What can you do with a patient who has had a stroke, and has long-term RA? Unfortunately, there is nothing in the literature for RA, stroke, and PT. However there are two relevant articles for RA, as well as a chapter from a textbook (this post is not intended to be a thorough/critical review).
A brief review of RA
RA is a systemic autoimmune disease affecting the joints; mainly peripheral synovial joints are affected (fingers, wrists), but also knees and more proximal joints; women affected 2-3x more than men, with age of onset 35-45. The joints become swollen, warm, painful, and red, resulting from inflamed synovium and soft-tissue swelling. The cartilage is destroyed and replaced by a pannus, and the edges of the bone are worn, resulting in joint deformity (the classic ulnar drift, as well as the navicular dropping), an increase in swelling from the inflamation, and the synovium and joint capsule become thickened.
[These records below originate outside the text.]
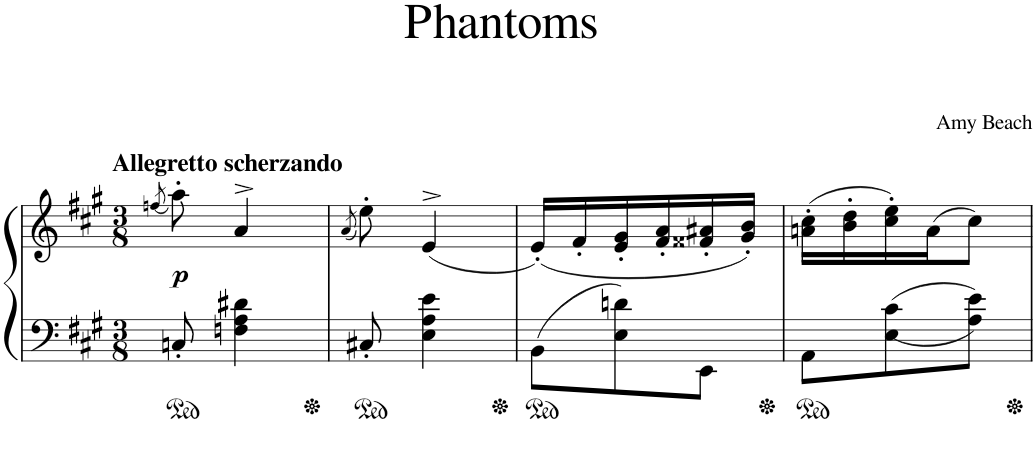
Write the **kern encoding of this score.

**kern	**kern	**dynam
*part1	*part1	*part1
*staff2	*staff1	*staff1/2
*I"Piano	*	*
*I'Pno.	*	*
*clefF4	*clefG2	*
*k[f#c#g#]	*k[f#c#g#]	*
*M3/8	*M3/8	*
=1	=1	=1
.	(8qffn/	.
!	!	!LO:DY:b
8Cn'/	8aa'\)	p
4Fn\ 4A\ 4d#X\	4a^>/	.
=2	=2	=2
.	(8qa/	.
8C#X'/	8ee'\)	.
4E\ 4A\ 4e\	(<4e^>/	.
=3	=3	=3
8BB\L	(<16e'/LL)	.
.	16f#'/	.
8E\ 8dn\	16e/' 16g#/'	.
.	16f#/' 16a/'	.
8EE\J	16f##X/' 16a#X/'	.
.	16g#/' 16b/'JJ)	.
=4	=4	=4
8AA\L	(>16an\' 16cc#\'LL	.
.	16b\' 16dd\'	.
8E\ 8c#\	16cc#\' 16ee\')	.
.	(>16a\J	.
8A\ 8e\J	8cc#\J)	.
=	=	=
*-	*-	*-
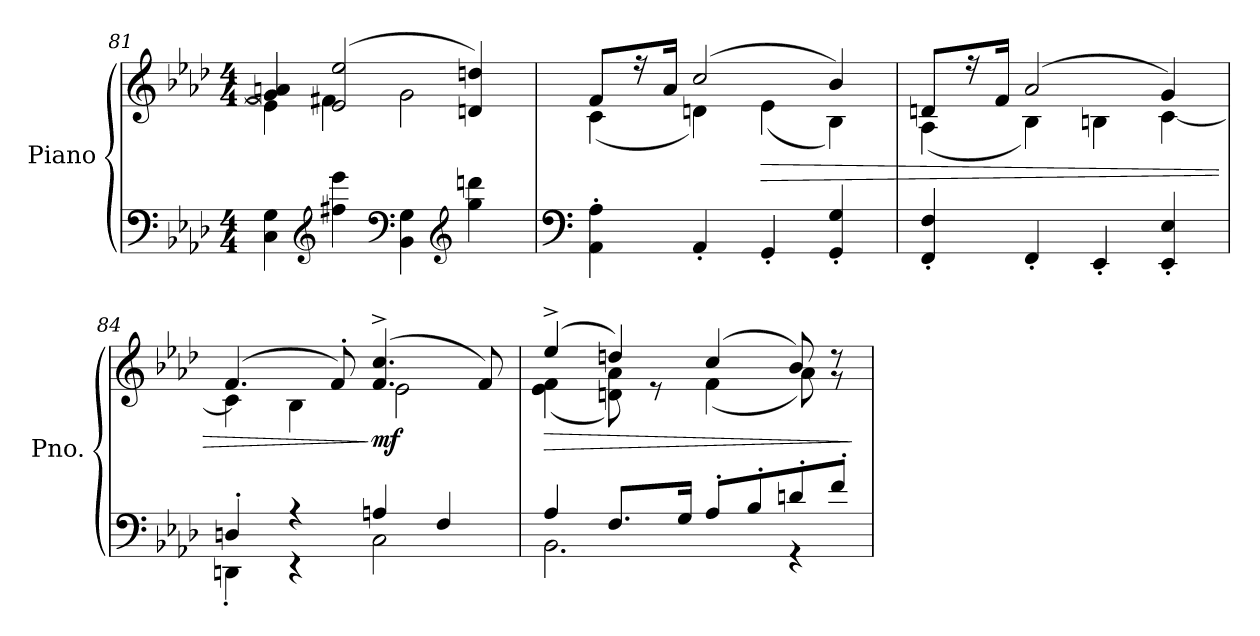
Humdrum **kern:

**kern	**kern	**dynam
*part1	*part1	*part1
*staff2	*staff1	*staff1/2
*I"Piano	*	*
*I'Pno.	*	*
*clefF4	*clefG2	*
*k[b-e-a-d-]	*k[b-e-a-d-]	*
*M4/4	*M4/4	*
=81	=81	=81
*	*^	*
4C\ 4G\	4g/] 4an/	4e-\]	.
*clefG2	*	*	*
4ff#X\ 4eee-\	(2e-/ 2ee-/	4f#X\	.
*clefF4	*	*	*
4BB-\ 4G\	.	2g\	.
*clefG2	*	*	*
4gg\ 4dddn\	4dn/ 4ddn/)	.	.
=82	=82	=82	=82
*clefF4	*	*	*
4AA-\' 4A-\'	8f/L	(4c\	.
.	16r	.	.
.	16a-/Jk	.	.
4AA-'/	(2cc/	4dn\)	.
!	!	!	!LO:HP:b
4GG'/	.	(4e-\	>
4GG/' 4G/'	4b-/)	4B-\)	.
!!LO:LB:g=z	!!
=83	=83	=83	=83
4FF/' 4F/'	8dn/L	(4A-\	.
.	16r	.	.
.	16f/Jk	.	.
4FF'/	(2a-/	4B-\)	.
4EE-'/	.	4Bn\	.
4EE-/' 4E-/'	4g/)	[4c\	.
=84	=84	=84	=84
*^	*	*	*
4Dn'/	4DDn'\	(4.f/	4c\]	.
4r	4r	.	4B-\	.
.	.	8f'/)	.	.
!	!	!	!	!LO:DY:n=1:b
4An/	2C\	(4.f/^ 4.cc/^	2e-\	] mf
4F/	.	.	.	.
.	.	8f/)	.	.
=85	=85	=85	=85	=85
!	!	!	!	!LO:HP:b
4A-/	2.BB-\	(4ee-^/	(4e-\ 4f\	>
8.F/L	.	4ddn/)	8dn\ 8a-\)	.
.	.	.	8r	.
16G/Jk	.	.	.	.
8A-'/L	.	(4cc/	(4f\	.
8B-'/	.	.	.	.
8dn'/	4r	8b-/)	8a-\)	.
8f'/J	.	8r	8r	.
*v	*v	*	*	*
*	*v	*v	*
.	.	]
=	=	=
*-	*-	*-
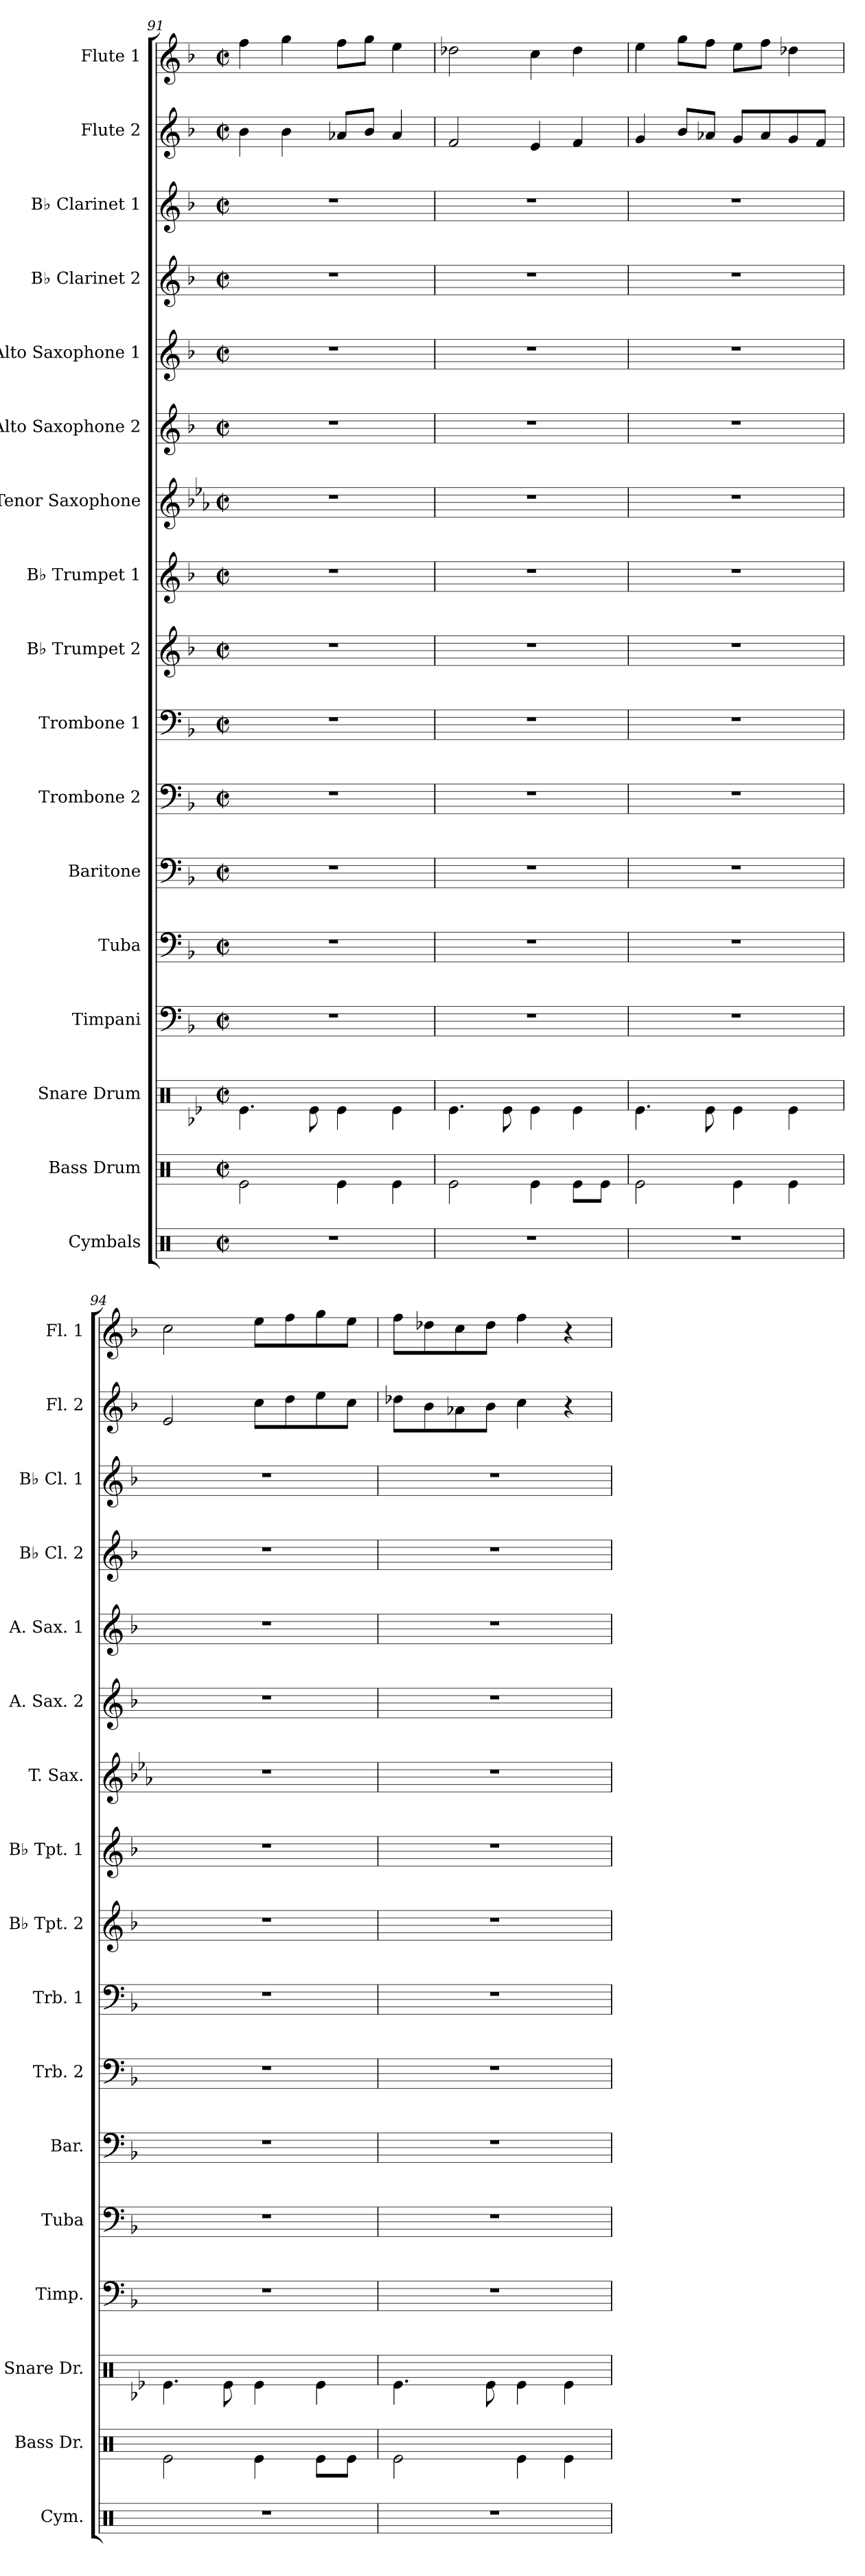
**kern	**kern	**kern	**kern	**kern	**kern	**kern	**kern	**kern	**kern	**kern	**kern	**kern	**kern	**kern	**kern	**kern
*part17	*part16	*part15	*part14	*part13	*part12	*part11	*part10	*part9	*part8	*part7	*part6	*part5	*part4	*part3	*part2	*part1
*staff17	*staff16	*staff15	*staff14	*staff13	*staff12	*staff11	*staff10	*staff9	*staff8	*staff7	*staff6	*staff5	*staff4	*staff3	*staff2	*staff1
*I"Cymbals	*I"Bass Drum	*I"Snare Drum	*I"Timpani	*I"Tuba	*I"Baritone	*I"Trombone 2	*I"Trombone 1	*I"B♭ Trumpet 2	*I"B♭ Trumpet 1	*I"Tenor Saxophone	*I"Alto Saxophone 2	*I"Alto Saxophone 1	*I"B♭ Clarinet 2	*I"B♭ Clarinet 1	*I"Flute 2	*I"Flute 1
*I'Cym.	*I'Bass Dr.	*I'Snare Dr.	*I'Timp.	*I'Tuba	*I'Bar.	*I'Trb. 2	*I'Trb. 1	*I'B♭ Tpt. 2	*I'B♭ Tpt. 1	*I'T. Sax.	*I'A. Sax. 2	*I'A. Sax. 1	*I'B♭ Cl. 2	*I'B♭ Cl. 1	*I'Fl. 2	*I'Fl. 1
*clefX	*clefX	*clefX	*clefF4	*clefF4	*clefF4	*clefF4	*clefF4	*clefG2	*clefG2	*clefG2	*clefG2	*clefG2	*clefG2	*clefG2	*clefG2	*clefG2
*	*	*	*	*	*	*	*	*ITrd1c2	*ITrd1c2	*ITrd8c14	*ITrd5c9	*ITrd5c9	*ITrd1c2	*ITrd1c2	*	*
*k[]	*k[]	*k[b-e-]	*k[b-]	*k[b-]	*k[b-]	*k[b-]	*k[b-]	*k[b-e-a-]	*k[b-e-a-]	*k[b-e-a-]	*k[b-e-a-d-]	*k[b-e-a-d-]	*k[b-e-a-]	*k[b-e-a-]	*k[b-]	*k[b-]
*M2/2	*M2/2	*M2/2	*M2/2	*M2/2	*M2/2	*M2/2	*M2/2	*M2/2	*M2/2	*M2/2	*M2/2	*M2/2	*M2/2	*M2/2	*M2/2	*M2/2
*met(c|)	*met(c|)	*met(c|)	*met(c|)	*met(c|)	*met(c|)	*met(c|)	*met(c|)	*met(c|)	*met(c|)	*met(c|)	*met(c|)	*met(c|)	*met(c|)	*met(c|)	*met(c|)	*met(c|)
=91	=91	=91	=91	=91	=91	=91	=91	=91	=91	=91	=91	=91	=91	=91	=91	=91
1r	2Re\	4.Re\	1r	1r	1r	1r	1r	1r	1r	1r	1r	1r	1r	1r	4b-\	4ff\
.	.	.	.	.	.	.	.	.	.	.	.	.	.	.	4b-\	4gg\
.	.	8Re\	.	.	.	.	.	.	.	.	.	.	.	.	.	.
.	4Re\	4Re\	.	.	.	.	.	.	.	.	.	.	.	.	8a-X/L	8ff\L
.	.	.	.	.	.	.	.	.	.	.	.	.	.	.	8b-/J	8gg\J
.	4Re\	4Re\	.	.	.	.	.	.	.	.	.	.	.	.	4a-/	4ee\
=92	=92	=92	=92	=92	=92	=92	=92	=92	=92	=92	=92	=92	=92	=92	=92	=92
1r	2Re\	4.Re\	1r	1r	1r	1r	1r	1r	1r	1r	1r	1r	1r	1r	2f/	2dd-X\
.	.	8Re\	.	.	.	.	.	.	.	.	.	.	.	.	.	.
.	4Re\	4Re\	.	.	.	.	.	.	.	.	.	.	.	.	4e/	4cc\
.	8Re\L	4Re\	.	.	.	.	.	.	.	.	.	.	.	.	4f/	4dd-\
.	8Re\J	.	.	.	.	.	.	.	.	.	.	.	.	.	.	.
=93	=93	=93	=93	=93	=93	=93	=93	=93	=93	=93	=93	=93	=93	=93	=93	=93
1r	2Re\	4.Re\	1r	1r	1r	1r	1r	1r	1r	1r	1r	1r	1r	1r	4g/	4ee\
.	.	.	.	.	.	.	.	.	.	.	.	.	.	.	8b-/L	8gg\L
.	.	8Re\	.	.	.	.	.	.	.	.	.	.	.	.	8a-X/J	8ff\J
.	4Re\	4Re\	.	.	.	.	.	.	.	.	.	.	.	.	8g/L	8ee\L
.	.	.	.	.	.	.	.	.	.	.	.	.	.	.	8a-/	8ff\J
.	4Re\	4Re\	.	.	.	.	.	.	.	.	.	.	.	.	8g/	4dd-X\
.	.	.	.	.	.	.	.	.	.	.	.	.	.	.	8f/J	.
!!LO:PB:g=z
=94	=94	=94	=94	=94	=94	=94	=94	=94	=94	=94	=94	=94	=94	=94	=94	=94
1r	2Re\	4.Re\	1r	1r	1r	1r	1r	1r	1r	1r	1r	1r	1r	1r	2e/	2cc\
.	.	8Re\	.	.	.	.	.	.	.	.	.	.	.	.	.	.
.	4Re\	4Re\	.	.	.	.	.	.	.	.	.	.	.	.	8cc\L	8ee\L
.	.	.	.	.	.	.	.	.	.	.	.	.	.	.	8dd\	8ff\
.	8Re\L	4Re\	.	.	.	.	.	.	.	.	.	.	.	.	8ee\	8gg\
.	8Re\J	.	.	.	.	.	.	.	.	.	.	.	.	.	8cc\J	8ee\J
=95	=95	=95	=95	=95	=95	=95	=95	=95	=95	=95	=95	=95	=95	=95	=95	=95
1r	2Re\	4.Re\	1r	1r	1r	1r	1r	1r	1r	1r	1r	1r	1r	1r	8dd-X\L	8ff\L
.	.	.	.	.	.	.	.	.	.	.	.	.	.	.	8b-\	8dd-X\
.	.	.	.	.	.	.	.	.	.	.	.	.	.	.	8a-X\	8cc\
.	.	8Re\	.	.	.	.	.	.	.	.	.	.	.	.	8b-\J	8dd-\J
.	4Re\	4Re\	.	.	.	.	.	.	.	.	.	.	.	.	4cc\	4ff\
.	4Re\	4Re\	.	.	.	.	.	.	.	.	.	.	.	.	4r	4r
=	=	=	=	=	=	=	=	=	=	=	=	=	=	=	=	=
*-	*-	*-	*-	*-	*-	*-	*-	*-	*-	*-	*-	*-	*-	*-	*-	*-
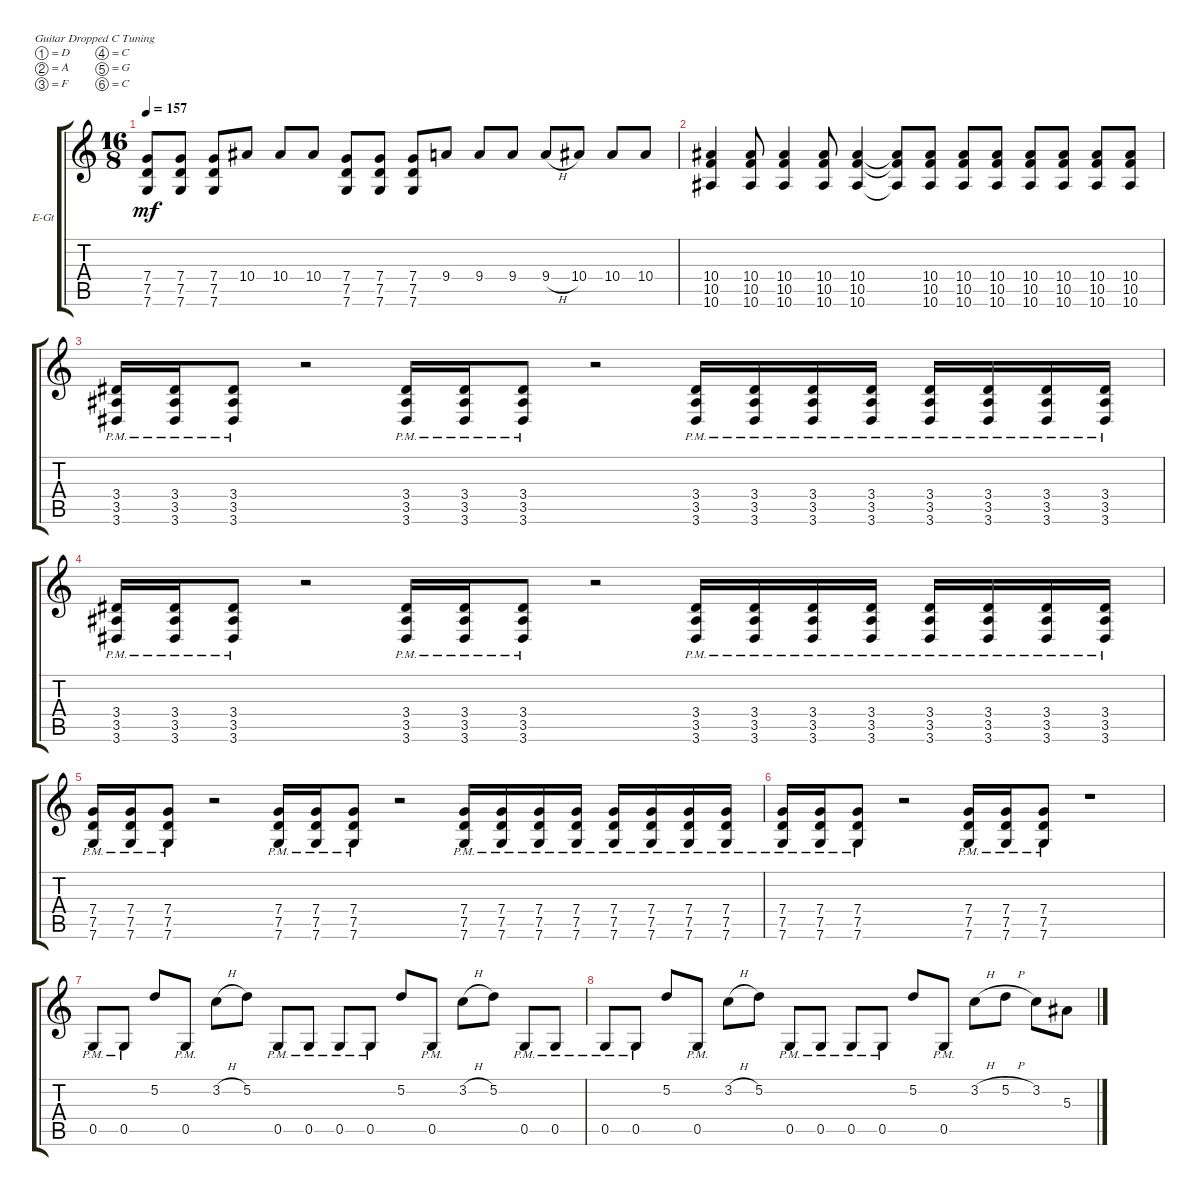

It is progressive, and can lead to secondary osteoarthritic changes (such as in the weight-bearing joints, such as the knee), and to disuse atrophy.
It can also affect the skin (rheumatoid nodules, over extensor of forearm and bony prominences; vasculitis), the eyes (destroying the lacrimal and mucous glads, leading to dry eyes, with can result in inflammation of the cornea; degeneration of collagenous tissue), the lungs (interstitial pneumonitis, fibrosing alveolitis), the blood (anemia). (the above information from Pathology by A Stevens and J Lowe, 2nd ed, 2000).
1. Oldfield V, Felson DT. Exercise therapy and orthotic devices in rheumatoid arthritis: evidence-based review. Current Opin Rheumatol 2008; 20:353-359.
Exercise therapy (aerobic, strengthening) improves symptoms of pain and fatigue, and QoL, but does not change disease activity for the better.
2. Christie A, Jamtvedt G, Dahm KT, Moe RH, Haavardsholm EA, Haven KB. Effectiveness of nonpharmacological and nonsurgical interventions for patients with rheumatoid arthritis: an overview of systematic reviews. Phys Ther 2007; 87:1697-1715.
Highest quality of evidence is for teaching joint protection. There is evidence for exercise but the quality is low (reduces pain, improves function); the same for US, but for low level laser the quality is moderate. There is a disagreement noted between the American College of Rheumatology with recommends education, joint protection, conservation of energy, and a HEP for ROM and strengthening, and the authors of this paper which found evidence lacking for exercise at this time.
3. Kisner and Colby. Therapeutic Exercise, 5th edition, 2007.
During active phase of RA: educate the patient about rest, joint protection, energy conservation, ROM exercises; use massage, modalities, splints, and relaxation techniques to relieve pain, muscle guarding. Use PROM/ AAROM, grade I or II mobilization to miminmize joint stiffness and mainain ROM; gentle isometrics progressing to ROM when tolerated. Precautions: If pt has fatigue or increased pain, stop; don’t overstress lax ligaments or bones with osteoporosis. Contraindications: don’t stretch swollen joints or apply heavy resistance.
Trying to balance the comorbidities of RA and stroke may be a challenge, but it seems the activity and symptoms of the RA will dictate how you would treat the impairments from a stroke.